I was under the impression that every number loaded into the floating-point execution port, would get a sticky denorm\nan\inifinite tag, upon loading.

You suggest that those checks and tags are done later on in the pipe - upon execution.

Otherwise, I do not understand, why the XORPD exists at all - why not just PXOR ? bits are bits! The different names could have pointed to the same machine code!

andysem · ‎03-16-2018

As I understand it, at least on some architectures INT and FP domains are separate on the die, with some execution units duplicated. The different instructions employ execution units from different domains. You can also get a cross-domain performance penalty if you mix instructions for different domains while working on the same data in registers.

zalia64 · ‎03-16-2018

Perhaps you are correct.

xorPD and xorPS : both do the same, and both use the same execution port.

The machine code is (almost) same: 0F 57 /r versus 66 0F 57 /r. Why the extra byte for the xorPD version? Intel should know..

The main conclusion of the discussion: One may Read/Copy/Write/Change denormals freely without any performance penalty. as long as one doesn't use them in arithmetic expressions.

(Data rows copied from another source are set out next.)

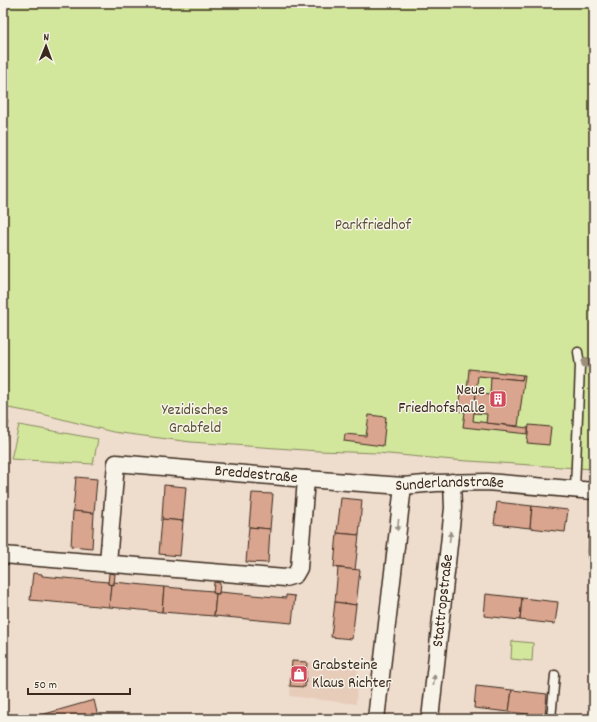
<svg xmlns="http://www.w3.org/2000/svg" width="597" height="722" font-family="Dekko,sans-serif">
  <rect width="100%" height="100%" fill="#eedccd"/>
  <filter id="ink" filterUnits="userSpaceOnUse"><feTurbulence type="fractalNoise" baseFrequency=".025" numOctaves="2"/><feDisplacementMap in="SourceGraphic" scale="8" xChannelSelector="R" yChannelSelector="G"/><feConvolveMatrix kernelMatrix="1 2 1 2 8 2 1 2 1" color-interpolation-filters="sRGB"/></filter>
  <g filter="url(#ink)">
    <path fill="#e8ccba" d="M292 661 358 665 356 704 290 696Z"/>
    <g fill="#d2e79c" stroke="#86885d">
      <path d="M3 3H594V469L453 460 378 453 319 451 191 442 113 432 42 414 3 407Z"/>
      <path d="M3 421 9 422 3 451Z"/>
      <path d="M19 425 98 439 93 464 11 459Z"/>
      <path d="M512 641 533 643 532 661 511 659Z"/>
    </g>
    <g fill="#d9a58e" stroke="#3b2a1e">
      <path d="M469 369 523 375 522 380 478 376 473 421 528 428V434L463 427 465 412 459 411 461 392H467Z"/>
      <path d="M523 375H525L518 426 486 423 487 414 474 413 476 393 490 395 491 377 522 380Z"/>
      <path d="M369 415 386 417 383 446 344 441 345 434 366 436Z"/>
      <path d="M529 425 551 427 549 445 527 443Z"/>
      <path d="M76 477 97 479 94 513 73 511Z"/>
      <path d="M164 485 186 487 183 521 162 519Z"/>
      <path d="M252 493 273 494 270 529 249 527Z"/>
      <path d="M341 498 362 500 359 535 337 533Z"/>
      <path d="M497 502 532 506 530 528 494 524Z"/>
      <path d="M532 506 568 510 565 532 530 528Z"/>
      <path d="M73 511 94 513 92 548 71 546Z"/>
      <path d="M162 519 183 521 180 556 159 554Z"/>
      <path d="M249 527 270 529 268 563 246 562Z"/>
      <path d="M337 533 359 535 355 570 334 567Z"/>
      <path d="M589 535 594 536V558L588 559Z"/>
      <path d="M338 568 360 570 356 605 335 602Z"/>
      <path d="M33 573 42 574V576L108 582V584H111L109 607 30 600Z"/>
      <path d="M109 573 115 574 114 585 108 584Z"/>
      <path d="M114 582 164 587 162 612 109 607 111 584 114 585Z"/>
      <path d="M214 582 220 583 219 594 213 593Z"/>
      <path d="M164 587 213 591V593L216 594 214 616 162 612Z"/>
      <path d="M219 592 286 598V595L295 596 292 623 214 616 216 594H219Z"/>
      <path d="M486 594 522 598 520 620 484 616Z"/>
      <path d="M522 598 558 602 555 624 520 620Z"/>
      <path d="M335 602 356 605 352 639 331 637Z"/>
      <path d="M292 661 307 662 305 687 290 686Z"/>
      <path d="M476 686 512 690 509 712 474 708Z"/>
      <path d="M512 690 547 694 545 716 509 712Z"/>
      <path d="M94 700 98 717 92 719H38V716Z"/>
      <path d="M216 715 217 719H202Z"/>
    </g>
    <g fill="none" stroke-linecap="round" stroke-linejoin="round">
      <defs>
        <g id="service">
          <path d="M575 489 580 366 578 352"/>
          <path d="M551 719 555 675"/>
        </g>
        <g id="minor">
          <path id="s1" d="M306 479 403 486 436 483 487 482 594 491"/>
          <path d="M3 555 285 578 295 575 299 568 306 479 116 463 108 563"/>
          <path d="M376 719 403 486"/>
          <path id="s2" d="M430 719 453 508 452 482"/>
        </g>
      </defs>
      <use href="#service" stroke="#3b2a1e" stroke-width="11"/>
      <use href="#minor" stroke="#3b2a1e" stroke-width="19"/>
      <use href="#service" stroke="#f7f3e8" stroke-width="8"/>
      <use href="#minor" stroke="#f7f3e8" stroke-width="16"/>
    </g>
    <circle fill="#9c8f7a" cx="586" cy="363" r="5"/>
    <defs><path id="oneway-solid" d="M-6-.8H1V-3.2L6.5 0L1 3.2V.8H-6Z"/></defs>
    <g fill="#998e83">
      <use href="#oneway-solid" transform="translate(398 525) rotate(96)"/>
      <use href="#oneway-solid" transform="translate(450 537) rotate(-84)"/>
      <use href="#oneway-solid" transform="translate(434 680) rotate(-84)"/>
    </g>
  </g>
  <defs>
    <symbol id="building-square" viewBox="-11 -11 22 22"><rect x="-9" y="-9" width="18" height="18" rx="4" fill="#d1495b" stroke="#f7f3e8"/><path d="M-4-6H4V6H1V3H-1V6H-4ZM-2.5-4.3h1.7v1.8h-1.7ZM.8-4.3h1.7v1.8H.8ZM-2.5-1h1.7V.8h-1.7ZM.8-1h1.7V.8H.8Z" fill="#fff"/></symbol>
    <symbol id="shop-square" viewBox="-11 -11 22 22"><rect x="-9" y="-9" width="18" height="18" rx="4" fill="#d1495b" stroke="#f7f3e8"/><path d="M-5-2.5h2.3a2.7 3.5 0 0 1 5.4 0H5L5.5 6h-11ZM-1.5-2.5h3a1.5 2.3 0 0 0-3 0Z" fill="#fff"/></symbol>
  </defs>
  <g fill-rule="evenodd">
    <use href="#building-square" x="488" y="389" width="20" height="20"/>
    <use href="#shop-square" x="289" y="664" width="20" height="20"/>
  </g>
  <g text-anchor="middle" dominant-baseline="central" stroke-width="3" stroke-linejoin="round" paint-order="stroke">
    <g font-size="16" fill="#595037" stroke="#f7f3e8">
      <text x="373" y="225">Parkfriedhof</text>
      <text x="195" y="410">Yezidisches<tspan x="195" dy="18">Grabfeld</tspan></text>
    </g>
    <g font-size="16" fill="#3b2a1e" stroke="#f7f3e8" text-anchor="end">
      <text x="485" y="390">Neue<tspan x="485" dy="18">Friedhofshalle</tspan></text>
      <text x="312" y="665" text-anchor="start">Grabsteine<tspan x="312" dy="18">Klaus Richter</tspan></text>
    </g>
    <g font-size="16" fill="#3b2a1e" stroke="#f7f3e8">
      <text transform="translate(256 475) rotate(5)">Breddestraße</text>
      <text stroke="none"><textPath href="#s1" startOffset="144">Sunderlandstraße</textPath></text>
      <text stroke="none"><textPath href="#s2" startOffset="119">Stattropstraße</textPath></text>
    </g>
  </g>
  <rect width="597" height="722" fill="none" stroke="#f7f3e8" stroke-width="16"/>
  <rect x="8" y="8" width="581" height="706" fill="none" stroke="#3b2a1e" stroke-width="1.5" filter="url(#ink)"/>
  <g transform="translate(46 46) rotate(1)" stroke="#f7f3e8" stroke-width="3" paint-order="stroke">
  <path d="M0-3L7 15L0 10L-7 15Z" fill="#3b2a1e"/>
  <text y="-6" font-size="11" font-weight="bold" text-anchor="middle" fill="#3b2a1e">N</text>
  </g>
  <path d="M28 688v6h102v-6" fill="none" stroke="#3b2a1e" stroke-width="2"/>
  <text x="34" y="688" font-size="12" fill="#3b2a1e" stroke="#f7f3e8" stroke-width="3" paint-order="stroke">50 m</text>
</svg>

McCalpinJohn · ‎03-16-2018

The leading 66H byte is (in this case) an SSE operand size override, modifying the instruction to treat the operands as 64-bit values rather than as the default 32-bit values.

I don't know the history of the development of this feature of the Intel ISA, but one could argue that code generation is actually easier if all SIMD instructions are able to accept the operand override prefix -- even if the behavior is the same. In the current implementations (with floating-point and integer SIMD functionality accessed via the same ports), it would make sense to decode these two instructions into the same uop, since the behavior should be identical, while still allowing the instruction set to carry additional information on operand width if a future implementation needs it.

TimP · ‎03-20-2018

Some past CPUs had distinct floating point and integer load instructions. Then compilers had in practice to defeat them by using the integer instructions for situations where only data move/copy occurs, as both performance penalties and breaking of risky source code were likely. As John said, it's common practice for Intel-compatible compilers to use single precision simd loads on wider data types, to avoid the possible overhead of the additional instruction prefix, and this requires that no exceptions could be raised.

It's not clear to me, although John is more of an expert than most of us, that the overhead of the double width data movements is due to more than the extra length (in bytes) of object code and increased difficulty of correct alignments.

McCalpinJohn · ‎03-20-2018

For load instructions of a given SIMD register width, I don't measure any difference in performance between the various data types (byte, word, doubleword, quadword, float, double). It seems likely that some cases could be constructed for which the extra prefix byte(s) reduce the effective instruction fetch rate?. Most processors have a uop cache and loop stream detectors that should negate any overhead after the first loop iteration anyway....

One case where this might apply is on KNL. I have a code that demonstrates 2 vector loads per cycle with VMOVUPS instructions. The body of the loop is a sequence of instructions like:

        vmovups   192(%rsp), %zmm1

When I run objdump on the resulting executable, each of these loads occupies 8 Bytes, so 2 loads per cycle requires the full 16 Bytes per cycle instruction fetch bandwidth. I have not tried replacing these with VMOVUPD instructions, but if an extra prefix is required, it should not be able to reach full speed.